EUR/USD Exchange Rate Converson is on the Path Lower

BNP Paribas forecasts for the euro

BNP Paribas have told clients in a strategy note that they see value in playing the euro / dollar exchange rate downside.

The strategy note, released in late July, sees a sell on the EUR/USD becoming opportune around the 1.1025 rate.

At the time of writing euro dollar is at 1.1033 and is therefore primed for a sell, if you are inclined to follow BNP Paribas’ recommendations of course.

The target for the trade is a rate of 1.05 and justification rests with an impending capital outflow from the Eurozone.

Commenting on the strategy is Vassili Serebriakov:

“We remain short EURUSD spot, with a 1.05 target, and were somewhat surprised by the EUR’s squeeze higher this week, as our positioning indicator continues to suggest the market is only moderately short.

“The fundamental case for renewed capital outflows from the eurozone remains compelling, as the previous debate on whether the ECB may need to do less QE has now turned into a discussion of whether it should do more.”
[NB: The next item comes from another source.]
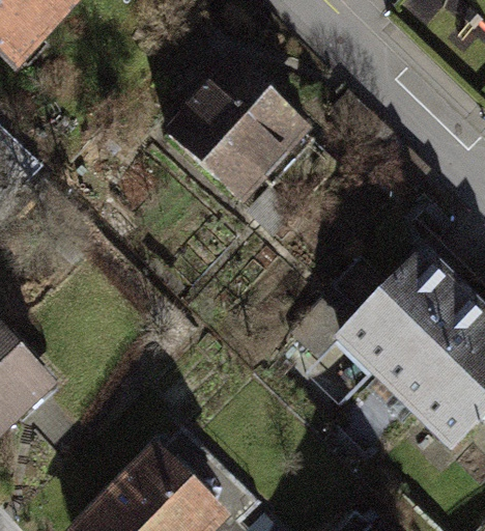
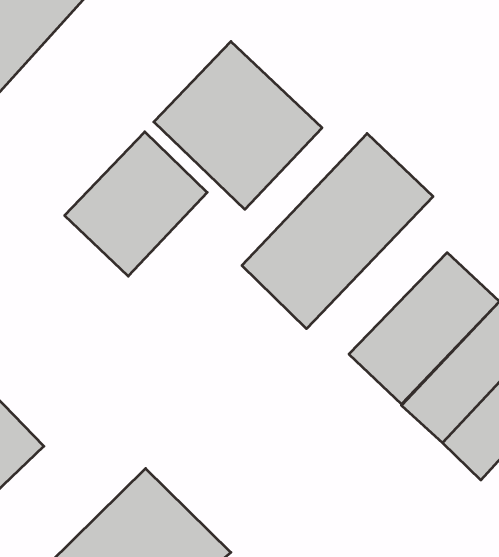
building: none -> [65,132,207,276]
building: none -> [242,133,433,329]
The profile of the euro remains under pressure long-term as Interest rates will stay low for a long time and, as a result, the EUR is likely to continue to trade as a funding currency.

“In the context of the ECB‘s quantitative easing programme, real yield differentials should move further against the EUR, resulting in portfolio outflows,” say BNPP in their latest global foreign exchange note.

At the same time analysts at the French bank remain USD bulls.

The USD is expected to continue benefiting from higher US yields against a backdrop of ECB and BoJ QE.

BNP are a little displaced from consensus in that they expect the Fed to begin normalising policy in December.

The majority of analysts, we note, are forecasting the first rate hike to occur in November.

Furthermore, analysts confirm they are beginning to see a tentative pickup in long-term capital flow support for the USD.

BNP Paribas are forecasting the euro / dollar exchange rate to fall to 1.02 by December 2015, parity by the 1st quarter of 2016, parity to hold through the middle of 2016 and a gradual rise to 1.04 by year-end 2016.